Gus Dur mengajarkan kepada kita semua untuk membiasakan melihat kelebihan
sesama manusia, bukan mencari kekurangan, kelemahan atau merasa lebih baik dan
lebih benar daripada yang lainnya. Itulah sebagian ajaran akhlak tasawuf yang
seharusnya dipelajari setiap pemeluk agama.
Sebagai
penutup, al-Muhaddits al-Haramain as-Sayyid Muhammad bin Alawi al-Maliki
al-Hasani memberikan wasiat yang sangat berharga kepada kita semua. Diantara wasiat
tersebut adalah wasiat yang pernah diberikan oleh ayahandanya, al-Muhaddits
al-Haramain as-Sayyid Alawi bin Abbas bin Abdul Aziz al-Maliki, dari al-Habib
Alawi bin Thohir al-Haddad: “Waspadalah dalam menjadikan suatu kebiasaan
hanya mengulang-ulang membaca permasalahan fiqih, siang dan malam, semasa tua
dan muda, tanpa membaca kitab agama yang lain seperti ilmu tafsir, hadits dan
tasawuf. Dengan membatasi bacaan hanya pada kitab-kitab fiqih adalah suatu
kelemahan, kejumudan dan menjauhkan diri dari akhlak yang baik serta menjadikan
kerasnya hati.”
3 comments
Comment by Anonim on 25 April 2015 pukul 09.10
Aneh,pengelola situs ini. Anda menyamakan yesus dgn nabi isa as. Berarti anda smakan yesus tuhannya nasrani dgn nabi isa as nabi yg diangkat Allah ke langit ? Smntra yesus itu mrk angkat sbg Anak Tuhan. Disitulah perbedaannya. Di Alquran sdh jelas bhwsnya Nabi Isa As itu nabi dan Rasul bkn anak Tuhan. Dan Allah tdk beranak dan tdk diperanakkan. Jd anda membantah ayat Al Quran dan meyakini Allah itu beranak ?Jd hati2 anda menyimpulkan Yesus itu sama dgn Nabi Isa ? Tp kl anda pengelola situs ini beragama Nasrani itu hak anda sesuai keyakinan Nasrani tp anda tdk bisa memaksakan keyakinan agama anda kpd kami.
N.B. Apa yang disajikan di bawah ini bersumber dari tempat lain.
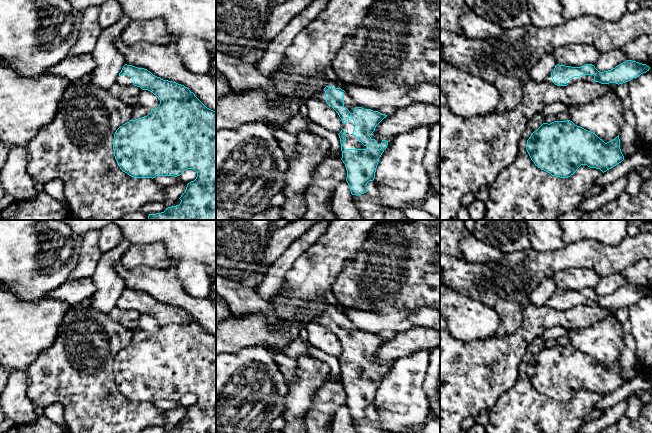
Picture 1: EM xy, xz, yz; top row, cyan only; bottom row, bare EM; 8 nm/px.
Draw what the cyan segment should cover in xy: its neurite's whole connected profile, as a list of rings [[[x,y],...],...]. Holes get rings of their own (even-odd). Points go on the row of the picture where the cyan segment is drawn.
[[[125,64],[119,73],[117,83],[137,86],[158,97],[160,104],[144,117],[130,120],[120,126],[113,139],[114,156],[120,169],[134,178],[155,178],[156,176],[180,176],[187,169],[194,169],[197,177],[187,184],[179,198],[179,205],[166,208],[164,212],[149,214],[148,220],[216,220],[216,112],[207,108],[193,92],[184,85],[163,80],[144,68]]]

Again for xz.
[[[326,80],[325,86],[313,93],[316,97],[331,106],[339,115],[343,123],[343,129],[338,134],[341,143],[342,158],[347,170],[346,181],[352,195],[361,195],[367,192],[367,183],[375,178],[376,168],[388,141],[377,138],[374,134],[376,126],[387,117],[378,111],[359,106],[337,83]]]

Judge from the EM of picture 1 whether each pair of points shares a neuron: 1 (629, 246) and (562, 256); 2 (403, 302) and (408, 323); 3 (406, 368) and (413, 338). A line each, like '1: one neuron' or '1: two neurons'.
1: one neuron
2: two neurons
3: two neurons

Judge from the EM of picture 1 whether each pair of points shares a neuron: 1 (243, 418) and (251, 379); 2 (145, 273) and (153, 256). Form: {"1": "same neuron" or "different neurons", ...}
{"1": "same neuron", "2": "different neurons"}

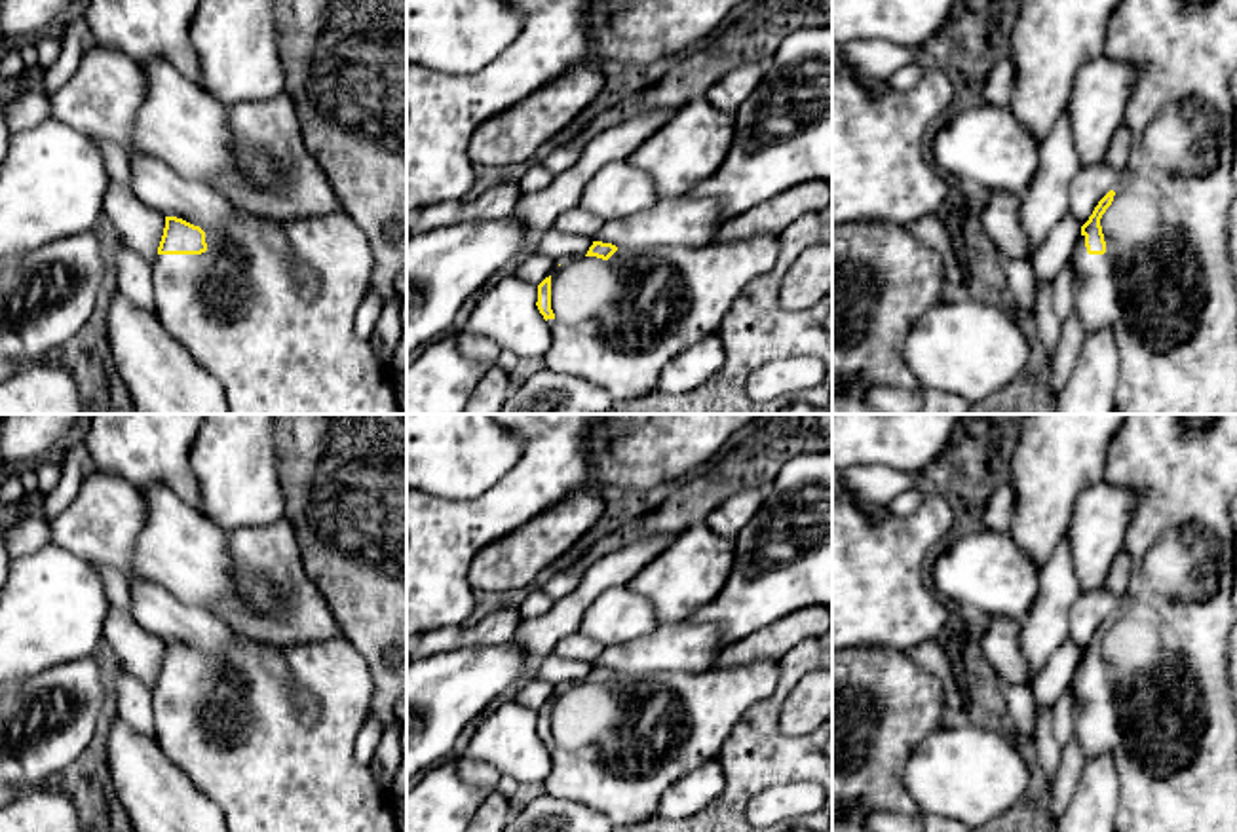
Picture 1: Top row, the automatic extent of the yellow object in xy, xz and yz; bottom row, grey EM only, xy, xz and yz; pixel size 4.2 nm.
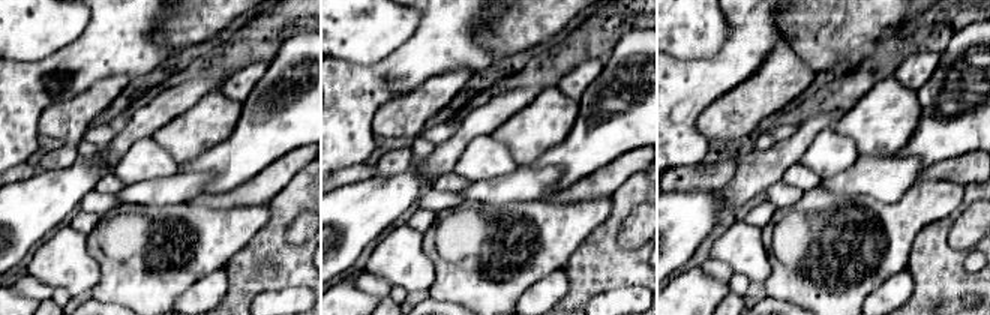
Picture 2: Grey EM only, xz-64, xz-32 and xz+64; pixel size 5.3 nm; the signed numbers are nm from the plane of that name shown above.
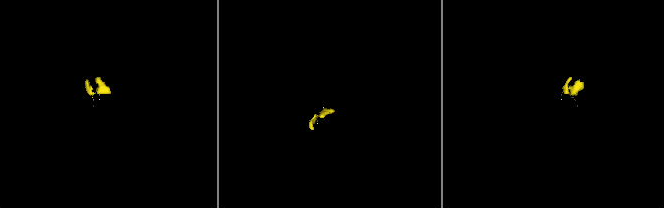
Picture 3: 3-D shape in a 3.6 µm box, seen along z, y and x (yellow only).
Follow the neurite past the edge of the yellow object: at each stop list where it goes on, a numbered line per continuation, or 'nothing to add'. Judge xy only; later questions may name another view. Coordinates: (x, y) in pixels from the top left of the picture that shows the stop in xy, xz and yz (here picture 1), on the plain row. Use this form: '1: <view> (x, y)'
1: xy (236, 736)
Comment by Anonim on 25 April 2015 pukul 09.13
Tp kl ana seorg muslim kami menasehati agar anda bertobat atas keyakinan anda tsb.bnyk istighfarlah anda,berzikir dan bersholawat agar hati anda tenang dan dijauhi nafsu syetan yg membisikkan hati anda.jgn anda batal syahadat anda.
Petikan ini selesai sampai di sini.